- DESCRIPTION OF THE TASK: Please output the section of the listing below that opens with the line containing "Privilege escalation targets" and closes with the line containing "Credential access difficulty", exactly and with nothing else.
################
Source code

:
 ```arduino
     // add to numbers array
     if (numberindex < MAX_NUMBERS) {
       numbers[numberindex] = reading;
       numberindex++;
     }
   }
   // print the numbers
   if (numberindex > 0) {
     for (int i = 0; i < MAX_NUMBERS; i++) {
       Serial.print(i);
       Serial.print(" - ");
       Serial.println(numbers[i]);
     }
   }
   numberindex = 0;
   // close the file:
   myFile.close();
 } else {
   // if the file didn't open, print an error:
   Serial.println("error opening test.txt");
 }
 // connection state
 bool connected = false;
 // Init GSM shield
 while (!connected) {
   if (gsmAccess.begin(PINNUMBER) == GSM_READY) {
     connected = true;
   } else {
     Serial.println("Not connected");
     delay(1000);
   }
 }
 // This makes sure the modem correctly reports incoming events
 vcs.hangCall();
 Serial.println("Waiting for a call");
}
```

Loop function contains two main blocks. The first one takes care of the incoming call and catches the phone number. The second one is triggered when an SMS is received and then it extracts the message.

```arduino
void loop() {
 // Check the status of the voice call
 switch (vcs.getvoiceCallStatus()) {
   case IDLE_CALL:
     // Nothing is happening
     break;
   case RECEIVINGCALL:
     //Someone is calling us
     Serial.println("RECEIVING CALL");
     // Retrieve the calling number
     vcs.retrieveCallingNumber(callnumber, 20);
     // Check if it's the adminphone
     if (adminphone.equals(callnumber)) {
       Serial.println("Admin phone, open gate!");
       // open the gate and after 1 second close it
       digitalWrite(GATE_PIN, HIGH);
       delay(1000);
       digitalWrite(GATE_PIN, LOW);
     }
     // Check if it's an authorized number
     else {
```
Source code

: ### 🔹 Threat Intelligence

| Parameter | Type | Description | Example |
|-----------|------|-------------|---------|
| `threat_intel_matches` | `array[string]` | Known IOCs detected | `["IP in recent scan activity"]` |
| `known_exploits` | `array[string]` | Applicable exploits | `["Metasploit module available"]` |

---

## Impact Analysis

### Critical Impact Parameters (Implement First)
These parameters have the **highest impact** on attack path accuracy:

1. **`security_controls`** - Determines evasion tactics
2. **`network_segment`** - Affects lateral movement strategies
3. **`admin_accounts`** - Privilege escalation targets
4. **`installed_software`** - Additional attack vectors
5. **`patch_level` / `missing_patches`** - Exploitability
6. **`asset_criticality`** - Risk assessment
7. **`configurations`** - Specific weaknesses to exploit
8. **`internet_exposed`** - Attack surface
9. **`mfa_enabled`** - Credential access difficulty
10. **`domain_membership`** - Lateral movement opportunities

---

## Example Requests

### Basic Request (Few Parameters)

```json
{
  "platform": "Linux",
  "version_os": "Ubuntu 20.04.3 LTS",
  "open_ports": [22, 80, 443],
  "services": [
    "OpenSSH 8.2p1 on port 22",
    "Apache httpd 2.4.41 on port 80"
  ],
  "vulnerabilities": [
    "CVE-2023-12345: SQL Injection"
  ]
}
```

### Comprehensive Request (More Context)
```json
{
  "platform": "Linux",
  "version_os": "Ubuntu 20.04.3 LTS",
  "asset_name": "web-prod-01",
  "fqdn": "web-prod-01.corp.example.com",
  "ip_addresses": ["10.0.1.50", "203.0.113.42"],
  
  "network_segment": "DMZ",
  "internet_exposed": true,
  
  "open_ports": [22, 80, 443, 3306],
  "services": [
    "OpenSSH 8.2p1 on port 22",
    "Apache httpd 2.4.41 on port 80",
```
################
- TASK SOLUTION:
3. **`admin_accounts`** - Privilege escalation targets
4. **`installed_software`** - Additional attack vectors
5. **`patch_level` / `missing_patches`** - Exploitability
6. **`asset_criticality`** - Risk assessment
7. **`configurations`** - Specific weaknesses to exploit
8. **`internet_exposed`** - Attack surface
9. **`mfa_enabled`** - Credential access difficulty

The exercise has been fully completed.